══ Extracted information

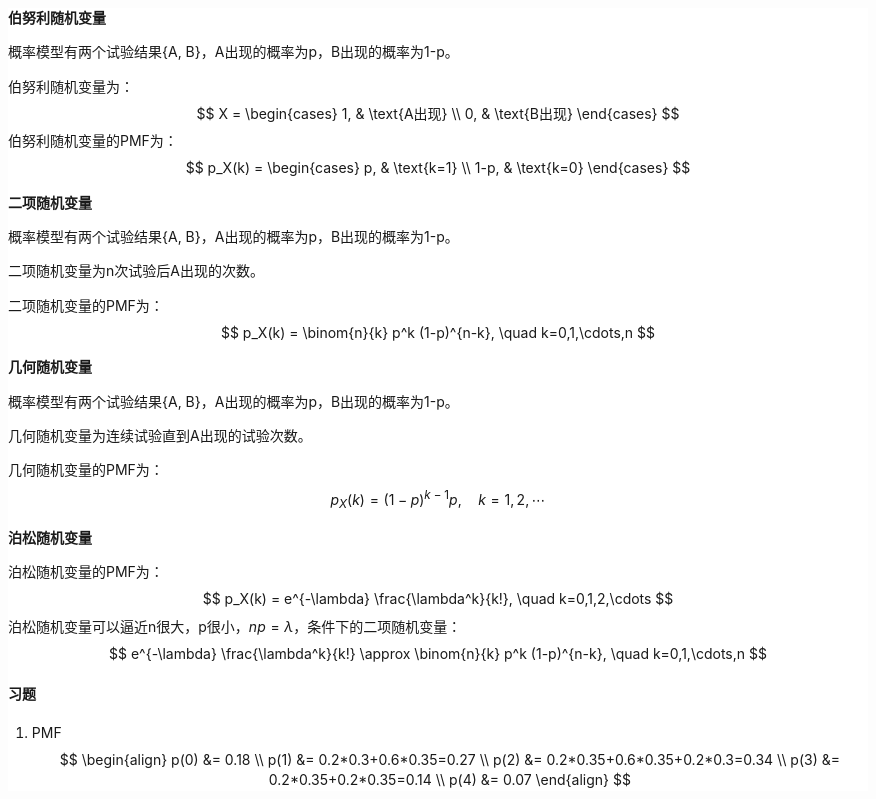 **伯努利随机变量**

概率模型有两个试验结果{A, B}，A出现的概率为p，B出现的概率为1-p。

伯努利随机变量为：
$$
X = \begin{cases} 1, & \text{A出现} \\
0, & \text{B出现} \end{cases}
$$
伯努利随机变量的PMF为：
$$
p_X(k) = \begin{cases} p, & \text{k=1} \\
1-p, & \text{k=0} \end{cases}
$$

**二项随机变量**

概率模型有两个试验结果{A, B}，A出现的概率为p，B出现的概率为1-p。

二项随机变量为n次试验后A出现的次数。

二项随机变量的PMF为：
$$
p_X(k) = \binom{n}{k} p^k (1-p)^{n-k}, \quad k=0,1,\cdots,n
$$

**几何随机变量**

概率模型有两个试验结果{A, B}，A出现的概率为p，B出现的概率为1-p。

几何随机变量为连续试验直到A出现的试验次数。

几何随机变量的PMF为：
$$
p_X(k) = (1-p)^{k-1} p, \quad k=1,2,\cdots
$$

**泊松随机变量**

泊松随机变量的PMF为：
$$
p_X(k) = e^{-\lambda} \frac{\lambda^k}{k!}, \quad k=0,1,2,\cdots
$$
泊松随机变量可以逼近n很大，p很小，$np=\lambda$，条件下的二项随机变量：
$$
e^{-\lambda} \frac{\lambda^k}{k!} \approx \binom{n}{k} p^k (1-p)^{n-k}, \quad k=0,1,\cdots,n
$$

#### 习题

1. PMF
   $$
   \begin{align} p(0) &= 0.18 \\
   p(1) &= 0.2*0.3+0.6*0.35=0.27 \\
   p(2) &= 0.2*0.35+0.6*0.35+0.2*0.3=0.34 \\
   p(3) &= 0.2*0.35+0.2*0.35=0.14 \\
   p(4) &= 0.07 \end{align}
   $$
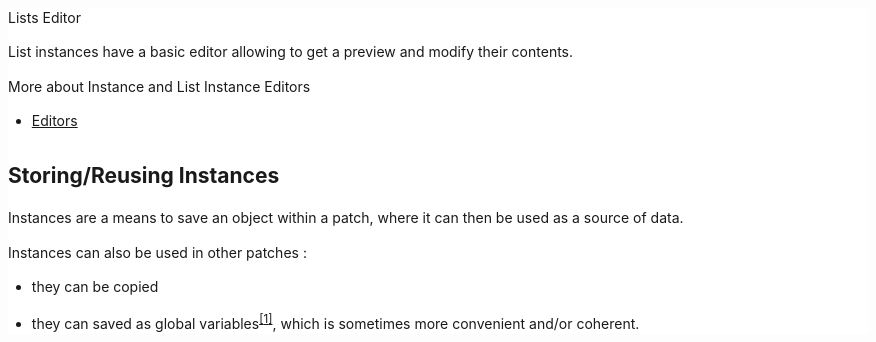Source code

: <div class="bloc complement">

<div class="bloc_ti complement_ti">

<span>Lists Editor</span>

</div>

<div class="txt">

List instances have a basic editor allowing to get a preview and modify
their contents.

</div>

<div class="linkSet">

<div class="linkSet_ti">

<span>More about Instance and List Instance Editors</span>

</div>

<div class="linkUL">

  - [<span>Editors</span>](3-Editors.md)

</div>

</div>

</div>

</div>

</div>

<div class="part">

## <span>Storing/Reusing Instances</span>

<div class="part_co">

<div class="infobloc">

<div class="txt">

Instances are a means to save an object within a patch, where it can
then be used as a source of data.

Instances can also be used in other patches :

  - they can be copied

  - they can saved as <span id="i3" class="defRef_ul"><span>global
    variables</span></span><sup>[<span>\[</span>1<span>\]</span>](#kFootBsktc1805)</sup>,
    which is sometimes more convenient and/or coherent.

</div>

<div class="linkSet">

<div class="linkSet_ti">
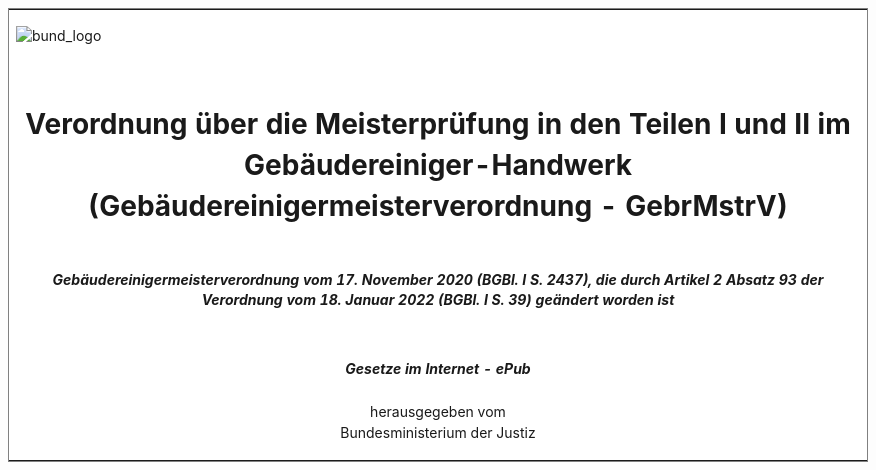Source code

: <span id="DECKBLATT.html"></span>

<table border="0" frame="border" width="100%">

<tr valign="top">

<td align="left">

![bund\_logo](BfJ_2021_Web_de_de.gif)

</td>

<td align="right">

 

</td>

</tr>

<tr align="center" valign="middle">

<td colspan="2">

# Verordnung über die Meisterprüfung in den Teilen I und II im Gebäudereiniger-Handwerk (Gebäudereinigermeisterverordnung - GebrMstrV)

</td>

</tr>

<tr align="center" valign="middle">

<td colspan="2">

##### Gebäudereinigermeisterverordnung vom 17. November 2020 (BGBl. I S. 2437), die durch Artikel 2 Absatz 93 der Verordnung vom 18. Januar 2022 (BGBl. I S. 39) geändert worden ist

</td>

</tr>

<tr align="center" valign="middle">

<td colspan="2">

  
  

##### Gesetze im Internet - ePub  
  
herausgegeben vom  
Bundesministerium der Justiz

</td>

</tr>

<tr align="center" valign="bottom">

════

## [Task brief]
Return all of the data exactly as written, and drop the pictures.

## [Written response]
 **伯努利随机变量**

概率模型有两个试验结果{A, B}，A出现的概率为p，B出现的概率为1-p。

伯努利随机变量为：
$$
X = \begin{cases} 1, & \text{A出现} \\
0, & \text{B出现} \end{cases}
$$
伯努利随机变量的PMF为：
$$
p_X(k) = \begin{cases} p, & \text{k=1} \\
1-p, & \text{k=0} \end{cases}
$$

**二项随机变量**

概率模型有两个试验结果{A, B}，A出现的概率为p，B出现的概率为1-p。

二项随机变量为n次试验后A出现的次数。

二项随机变量的PMF为：
$$
p_X(k) = \binom{n}{k} p^k (1-p)^{n-k}, \quad k=0,1,\cdots,n
$$

**几何随机变量**

概率模型有两个试验结果{A, B}，A出现的概率为p，B出现的概率为1-p。

几何随机变量为连续试验直到A出现的试验次数。

几何随机变量的PMF为：
$$
p_X(k) = (1-p)^{k-1} p, \quad k=1,2,\cdots
$$

**泊松随机变量**

泊松随机变量的PMF为：
$$
p_X(k) = e^{-\lambda} \frac{\lambda^k}{k!}, \quad k=0,1,2,\cdots
$$
泊松随机变量可以逼近n很大，p很小，$np=\lambda$，条件下的二项随机变量：
$$
e^{-\lambda} \frac{\lambda^k}{k!} \approx \binom{n}{k} p^k (1-p)^{n-k}, \quad k=0,1,\cdots,n
$$

#### 习题

1. PMF
   $$
   \begin{align} p(0) &= 0.18 \\
   p(1) &= 0.2*0.3+0.6*0.35=0.27 \\
   p(2) &= 0.2*0.35+0.6*0.35+0.2*0.3=0.34 \\
   p(3) &= 0.2*0.35+0.2*0.35=0.14 \\
   p(4) &= 0.07 \end{align}
   $$
Source code

: <div class="bloc complement">

<div class="bloc_ti complement_ti">

<span>Lists Editor</span>

</div>

<div class="txt">

List instances have a basic editor allowing to get a preview and modify
their contents.

</div>

<div class="linkSet">

<div class="linkSet_ti">

<span>More about Instance and List Instance Editors</span>

</div>

<div class="linkUL">

  - [<span>Editors</span>](3-Editors.md)

</div>

</div>

</div>

</div>

</div>

<div class="part">

## <span>Storing/Reusing Instances</span>

<div class="part_co">

<div class="infobloc">

<div class="txt">

Instances are a means to save an object within a patch, where it can
then be used as a source of data.

Instances can also be used in other patches :

  - they can be copied

  - they can saved as <span id="i3" class="defRef_ul"><span>global
    variables</span></span><sup>[<span>\[</span>1<span>\]</span>](#kFootBsktc1805)</sup>,
    which is sometimes more convenient and/or coherent.

</div>

<div class="linkSet">

<div class="linkSet_ti">
Source code

: <span id="DECKBLATT.html"></span>

<table border="0" frame="border" width="100%">

<tr valign="top">

<td align="left">

![bund\_logo](BfJ_2021_Web_de_de.gif)

</td>

<td align="right">

 

</td>

</tr>

<tr align="center" valign="middle">

<td colspan="2">

# Verordnung über die Meisterprüfung in den Teilen I und II im Gebäudereiniger-Handwerk (Gebäudereinigermeisterverordnung - GebrMstrV)

</td>

</tr>

<tr align="center" valign="middle">

<td colspan="2">

##### Gebäudereinigermeisterverordnung vom 17. November 2020 (BGBl. I S. 2437), die durch Artikel 2 Absatz 93 der Verordnung vom 18. Januar 2022 (BGBl. I S. 39) geändert worden ist

</td>

</tr>

<tr align="center" valign="middle">

<td colspan="2">

  
  

##### Gesetze im Internet - ePub  
  
herausgegeben vom  
Bundesministerium der Justiz

</td>

</tr>

<tr align="center" valign="bottom">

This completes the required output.